By ALLAN ODHIAMBO
In Summary
- Besides the hefty Sh2.5 million spent on phones, the county managers are at pains to explain the procurement of a Sh2,250 per plate lunch for guests of the county Speaker.
- The costly meals were bought for 20 visitors who were entertained by the official last year.
On two occasions this week, mobile phones graced
national news headlines. The first instance was on Monday during the
launch of M-Akiba, the country’s maiden exclusive sale of bonds worth
Sh5 billion on mobile phones.
A day later, mobile phones were back in the news but for all
the wrong reasons, following revelations that Kajiado County had bought
its executives handsets worth up to Sh90,000 each, in breach of the
law.
The law caps purchase of phones for public
officials at Sh30,000, in line with a circular issued by the Office of
the President. However, Kajiado officials in the fiscal year 2013/14
procured two batches of Samsung Galaxy Note III at Sh90,000 and
Sh80,000.
Auditor-General Edward Ouko has questioned the
purchase of the 24 phones at Sh2,490,000, terming it suspect. He
documents that 17 phones were bought at Sh90,000 and another batch of
seven units at Sh80,000.
“The prices came down by Sh10,000 mainly due to the
fact that electronic items prices rapidly fluctuated downwards after
they had been released to the market. Quotations for the two sets were
issued in different times thereby resulting in the price deferential,”

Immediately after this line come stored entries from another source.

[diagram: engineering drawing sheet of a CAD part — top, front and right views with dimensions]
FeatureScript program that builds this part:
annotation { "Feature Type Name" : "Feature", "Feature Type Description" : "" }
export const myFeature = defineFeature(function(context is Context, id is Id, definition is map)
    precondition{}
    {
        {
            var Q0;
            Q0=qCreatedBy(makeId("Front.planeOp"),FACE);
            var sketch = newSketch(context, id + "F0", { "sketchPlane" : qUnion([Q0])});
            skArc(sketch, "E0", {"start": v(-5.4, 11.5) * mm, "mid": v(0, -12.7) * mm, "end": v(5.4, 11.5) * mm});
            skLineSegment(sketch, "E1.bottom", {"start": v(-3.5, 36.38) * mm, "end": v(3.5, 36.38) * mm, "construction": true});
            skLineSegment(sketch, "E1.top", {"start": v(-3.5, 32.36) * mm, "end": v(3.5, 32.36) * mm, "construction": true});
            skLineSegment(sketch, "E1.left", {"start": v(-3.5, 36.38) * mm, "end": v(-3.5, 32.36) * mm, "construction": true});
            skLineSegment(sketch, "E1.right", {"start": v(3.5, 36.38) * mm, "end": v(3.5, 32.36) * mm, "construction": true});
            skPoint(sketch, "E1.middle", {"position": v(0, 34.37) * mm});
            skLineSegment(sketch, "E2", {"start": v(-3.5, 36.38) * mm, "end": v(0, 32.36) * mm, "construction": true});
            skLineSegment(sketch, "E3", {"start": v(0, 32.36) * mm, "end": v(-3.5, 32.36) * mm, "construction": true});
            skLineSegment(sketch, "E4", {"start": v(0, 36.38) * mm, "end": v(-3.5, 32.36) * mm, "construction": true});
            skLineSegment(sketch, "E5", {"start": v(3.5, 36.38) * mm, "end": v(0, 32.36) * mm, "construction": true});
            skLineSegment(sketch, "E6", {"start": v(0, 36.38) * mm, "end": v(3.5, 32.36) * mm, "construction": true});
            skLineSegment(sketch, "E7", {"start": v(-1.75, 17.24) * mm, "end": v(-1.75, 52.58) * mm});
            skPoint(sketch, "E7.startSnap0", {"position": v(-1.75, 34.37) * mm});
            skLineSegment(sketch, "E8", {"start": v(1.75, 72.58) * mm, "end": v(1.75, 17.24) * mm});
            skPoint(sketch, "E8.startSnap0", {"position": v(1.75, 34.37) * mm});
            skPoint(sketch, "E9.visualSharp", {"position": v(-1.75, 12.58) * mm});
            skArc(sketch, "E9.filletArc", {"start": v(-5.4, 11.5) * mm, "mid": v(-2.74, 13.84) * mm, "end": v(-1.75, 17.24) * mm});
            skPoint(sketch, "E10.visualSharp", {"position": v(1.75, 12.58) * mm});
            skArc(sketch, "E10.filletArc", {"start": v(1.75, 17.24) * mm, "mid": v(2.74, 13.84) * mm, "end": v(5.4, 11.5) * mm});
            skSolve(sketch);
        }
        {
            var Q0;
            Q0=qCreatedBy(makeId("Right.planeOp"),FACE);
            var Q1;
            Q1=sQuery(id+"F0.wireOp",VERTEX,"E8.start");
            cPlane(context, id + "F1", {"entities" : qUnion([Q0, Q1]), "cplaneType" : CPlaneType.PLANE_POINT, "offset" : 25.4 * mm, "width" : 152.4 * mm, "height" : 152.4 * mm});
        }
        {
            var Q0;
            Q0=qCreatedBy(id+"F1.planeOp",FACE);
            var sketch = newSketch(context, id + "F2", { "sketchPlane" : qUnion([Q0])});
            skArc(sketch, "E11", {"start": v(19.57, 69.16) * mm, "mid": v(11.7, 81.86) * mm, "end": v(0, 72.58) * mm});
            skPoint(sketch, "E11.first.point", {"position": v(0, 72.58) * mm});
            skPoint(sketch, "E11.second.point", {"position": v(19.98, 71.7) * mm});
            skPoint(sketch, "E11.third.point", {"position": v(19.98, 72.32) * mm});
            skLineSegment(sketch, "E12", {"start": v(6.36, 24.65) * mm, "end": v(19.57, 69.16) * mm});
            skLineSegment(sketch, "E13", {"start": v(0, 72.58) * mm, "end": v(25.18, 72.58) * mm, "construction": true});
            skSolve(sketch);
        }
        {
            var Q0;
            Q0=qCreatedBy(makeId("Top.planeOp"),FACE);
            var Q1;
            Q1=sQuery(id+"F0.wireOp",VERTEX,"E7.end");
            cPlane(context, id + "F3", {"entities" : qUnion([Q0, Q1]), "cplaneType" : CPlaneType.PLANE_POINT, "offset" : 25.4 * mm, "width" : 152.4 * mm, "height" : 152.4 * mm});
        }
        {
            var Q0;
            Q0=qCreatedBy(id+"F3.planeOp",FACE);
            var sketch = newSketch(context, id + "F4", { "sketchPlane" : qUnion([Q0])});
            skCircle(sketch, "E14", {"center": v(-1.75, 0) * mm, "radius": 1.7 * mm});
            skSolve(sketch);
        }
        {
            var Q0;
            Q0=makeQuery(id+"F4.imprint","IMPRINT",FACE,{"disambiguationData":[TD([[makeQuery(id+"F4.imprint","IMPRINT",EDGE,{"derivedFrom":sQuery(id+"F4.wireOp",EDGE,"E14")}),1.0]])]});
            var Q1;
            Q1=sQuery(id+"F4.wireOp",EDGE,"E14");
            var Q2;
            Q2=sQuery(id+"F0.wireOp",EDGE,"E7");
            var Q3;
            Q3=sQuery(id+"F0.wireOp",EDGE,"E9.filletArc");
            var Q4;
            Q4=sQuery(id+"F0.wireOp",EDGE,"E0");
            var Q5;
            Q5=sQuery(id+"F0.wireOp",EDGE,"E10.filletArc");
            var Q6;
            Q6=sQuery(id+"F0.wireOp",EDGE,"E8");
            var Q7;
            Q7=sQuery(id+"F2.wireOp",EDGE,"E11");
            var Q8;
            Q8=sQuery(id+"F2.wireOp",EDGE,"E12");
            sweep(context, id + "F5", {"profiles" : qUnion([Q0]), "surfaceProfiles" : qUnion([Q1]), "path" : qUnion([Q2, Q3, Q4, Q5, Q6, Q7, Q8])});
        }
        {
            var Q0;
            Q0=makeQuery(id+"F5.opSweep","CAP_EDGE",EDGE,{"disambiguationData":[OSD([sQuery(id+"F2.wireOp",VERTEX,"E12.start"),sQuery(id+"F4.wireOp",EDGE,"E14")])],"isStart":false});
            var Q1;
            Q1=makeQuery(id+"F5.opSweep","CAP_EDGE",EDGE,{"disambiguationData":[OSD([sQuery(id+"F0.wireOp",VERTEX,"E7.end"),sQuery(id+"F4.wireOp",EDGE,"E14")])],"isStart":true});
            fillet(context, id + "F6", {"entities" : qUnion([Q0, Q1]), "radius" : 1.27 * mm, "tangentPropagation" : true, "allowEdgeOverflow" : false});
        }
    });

Kajiado Governor David Nkedianye told the Senate’s Public Accounts
Committee (PAC) on Tuesday amid growing public outrage over reckless
public expenditure in some of the counties.
Besides the hefty Sh2.5 million spent on phones,
the county managers are at pains to explain the procurement of a Sh2,250
per plate lunch for guests of the county Speaker. The costly meals were
bought for 20 visitors who were entertained by the official last year.
These contentious expenses have thrust Dr Nkedianye into the spotlight, even culminating in a grilling session by PAC.
The Senate has since ordered for fresh
investigations into allegations of wastage of funds by Kajiado Members
of County Assemblies (MCAs), especially on travel and training costs
after it emerged that about Sh27.9 million could not be accounted for.
Of this, Sh8 million was paid to four firms as
training fees whereas Sh19.9 million was the cost of foreign travel
allowances during the training abroad, according to a report by the
Auditor-General.
Three MCAs are accused of pocketing double
allowances after they were listed as having attended two functions that
were running concurrently in two different countries.
County Clerk Daniel Konyango and Speaker Johnson
Osoi admitted that each of the MCAs received Sh30,000 as allowances for a
local event and another Sh170,340 for a forum that was held in Addis
Ababa as from June 15-20, 2014.
The woes facing Kajiado come in the wake of a
scandal in Bungoma County where officials bought wheelbarrows worth a
whopping Sh109,320 each – which is 32 times the average price of a
regular unit as set by the Public Procurement Oversight Authority (PPOA)
that benchmarks pricing for government procurement.
Dr Nkedianye’s battles will, however, not just end
after tackling the graft claims. The governor faces the headache of a
brewing conflict among sections of residents in the county’s main town
of Kitengela.
Intermittent violent clashes have rocked the
metropolis, raising panic among residents and the business community.
Although the county officials have maintained that the clashes were as a
result of disagreement between traders over market stalls and space,
some residents warned that the clashes could be signs of long-running
feuds over land.
Congestion in Nairobi has seen thousands of people
move out to areas such as Kitengela, Athi River and Thika in search of
land and housing. Land sale transactions remain banned in the county
despite pressure by private developers and realtors to have the embargo
lifted to enable buyers obtain title deeds for their properties.